### REQUIRED ACTION
Within the entries below, find every line that has the string "depth", then copy it.

### Stored data
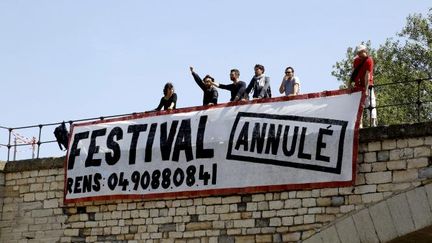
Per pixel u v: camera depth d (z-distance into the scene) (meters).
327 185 15.24
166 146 17.41
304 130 15.70
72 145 18.94
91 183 18.36
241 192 16.17
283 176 15.73
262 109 16.36
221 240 16.31
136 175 17.70
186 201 16.95
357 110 15.32
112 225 17.92
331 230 15.09
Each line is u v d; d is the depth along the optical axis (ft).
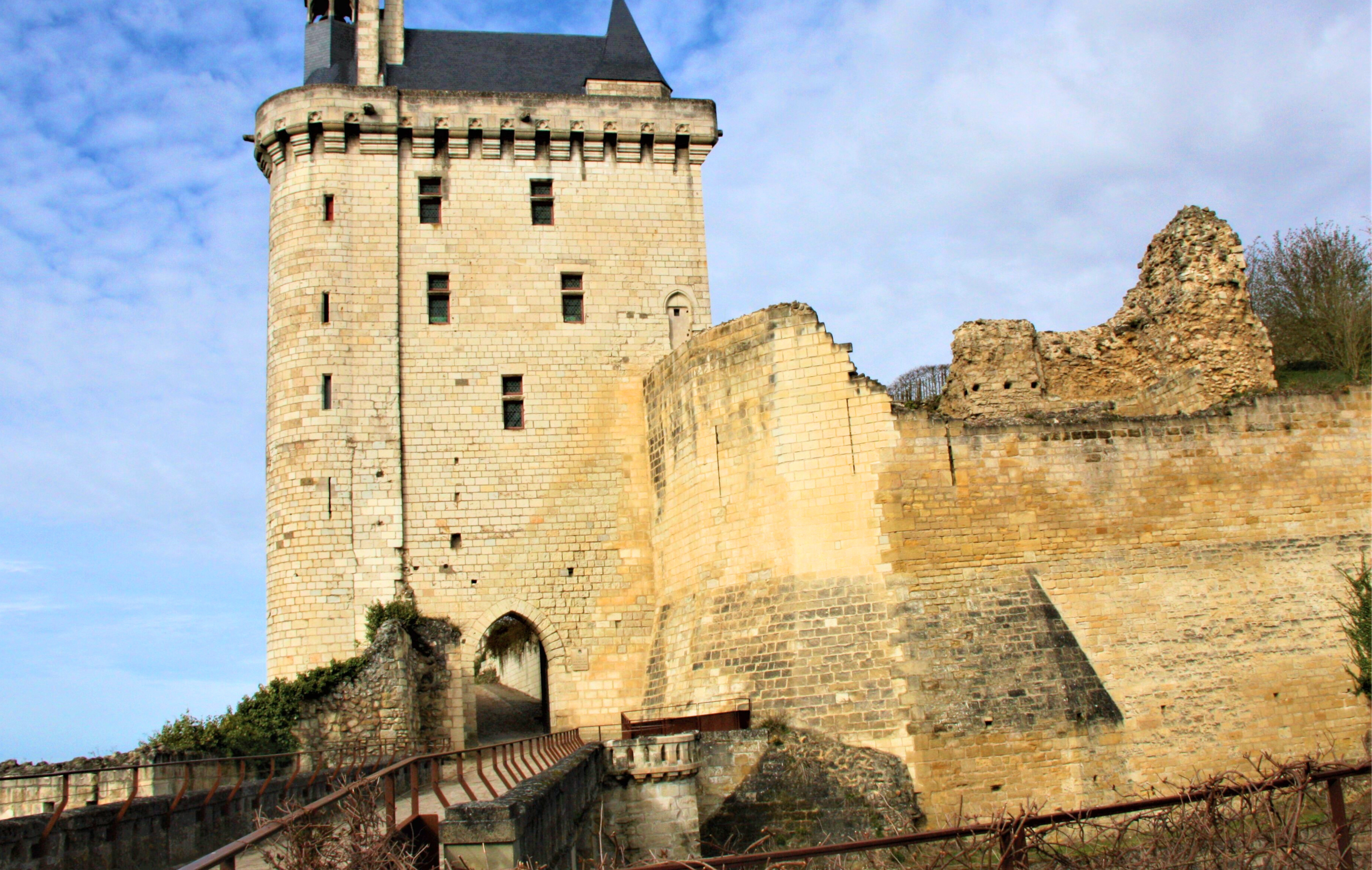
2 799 72.08
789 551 84.74
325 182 106.63
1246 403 87.81
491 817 35.81
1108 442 85.35
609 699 98.84
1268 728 80.79
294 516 98.94
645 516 103.81
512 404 105.29
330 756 86.79
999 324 108.78
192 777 64.08
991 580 81.71
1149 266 107.55
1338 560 85.61
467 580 100.32
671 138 112.37
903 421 83.97
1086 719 78.64
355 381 102.63
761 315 90.12
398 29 117.39
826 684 79.97
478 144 109.81
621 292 108.88
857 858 70.95
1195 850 32.37
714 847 75.10
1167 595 82.94
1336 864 31.65
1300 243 131.23
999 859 38.01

### EXERCISE RESPONSE
Per pixel u v: camera depth d (z-distance into the scene) (meters).
Each line is u v d; d is the depth along the optical axis (ft).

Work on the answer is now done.